Why The Goods Mart Keeps Prices Affordable

At the Brooklyn location, drip coffee costs $2 and most snacks are priced under $2, a deliberate choice in a market where grocery prices keep climbing. The USDA’s Economic Research Service reports food-at-home prices rose 2.3% in 2025, and 69% of consumers say they are shopping sales and coupons more frequently. Krupa's response is to hold the line.

"My philosophy has always been more about what someone should pay versus what they will pay," she says. “The goal is building long-term trust and repeat visits. We want people coming into The Goods Mart every day, not just treating it like a special occasion stop.”

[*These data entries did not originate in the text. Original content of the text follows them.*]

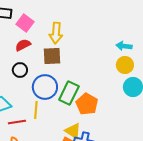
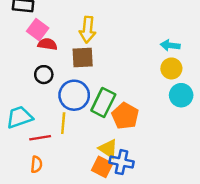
pink square: (25, 23) -> (38, 30), moved
red semicircle: (23, 45) -> (47, 44), turned 35

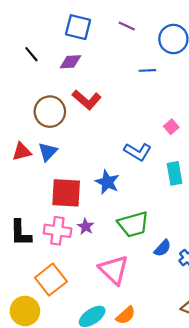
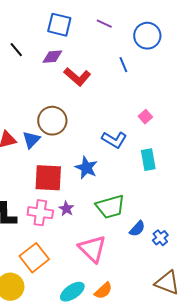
blue line: (147, 70) -> (123, 65), turned 70
red L-shape: (87, 100) -> (77, 77), moved
brown circle: (50, 112) -> (52, 121), moved

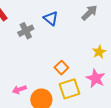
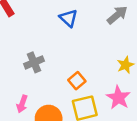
gray cross: (26, 31) -> (34, 62), moved
pink arrow: (19, 90) -> (22, 104), turned -56

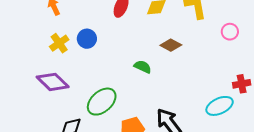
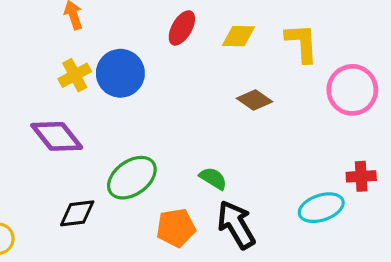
pink circle: (230, 32) -> (352, 90), size x1.8
blue circle: (87, 39) -> (120, 73), size x1.5
green semicircle: (143, 67) -> (213, 178), moved

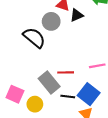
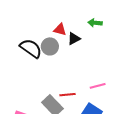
black semicircle: (34, 38) -> (31, 48), moved

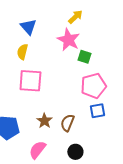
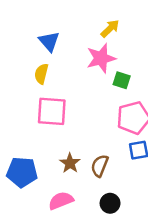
pink star: (68, 40) -> (101, 58), turned 30
pink semicircle: (37, 150) -> (61, 201), turned 30

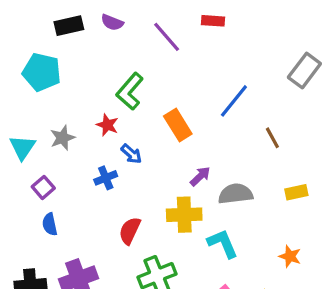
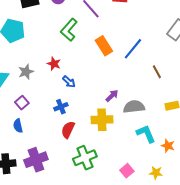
green L-shape: (130, 91) -> (69, 30), moved
orange rectangle: (178, 125) -> (104, 46), moved
blue cross: (106, 178) -> (61, 107), moved
purple square: (43, 187) -> (22, 103), moved
cyan L-shape: (223, 244) -> (146, 134), moved

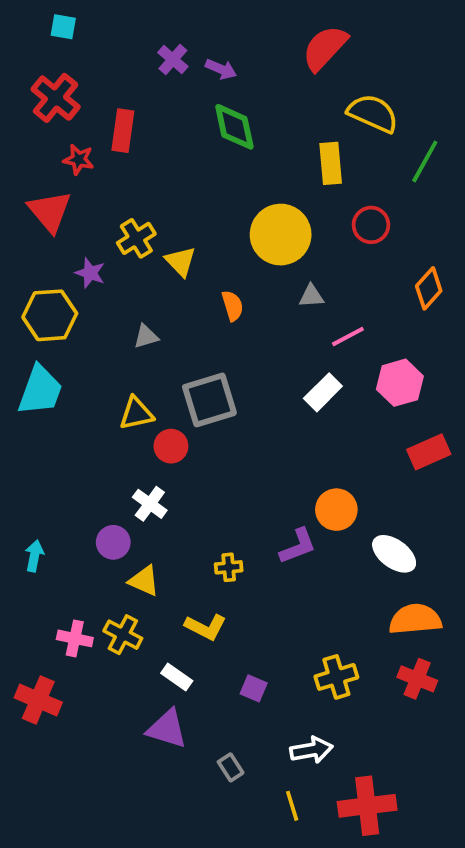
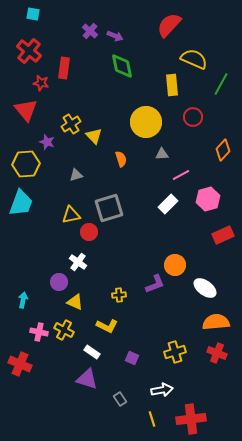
cyan arrow: (34, 556) -> (23, 300), moved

What the Rise of Small-Format Retail Means for Convenience Stores

Krupa believes small-format, curated retail is not a passing trend but a structural shift in how consumers want to shop and connect. The National Retail Federation found that 62% of consumers want to shop at small businesses in their community and 47% of consumers globally identify locally owned companies as an important factor in their purchasing decisions.

"Consumers are craving more human connection again," Krupa says. “They want places where someone remembers their name, where there's conversation, discovery, and a sense of community. Small-format neighborhood stores naturally create that in a way larger retail and screens just can't.”

Eight years in, Krupa who once described her ambition as building "a better-for-you 7-Eleven" has proven the concept holds. "I've always viewed convenience stores as neighborhood hubs," she says. "That part feels very exciting to me."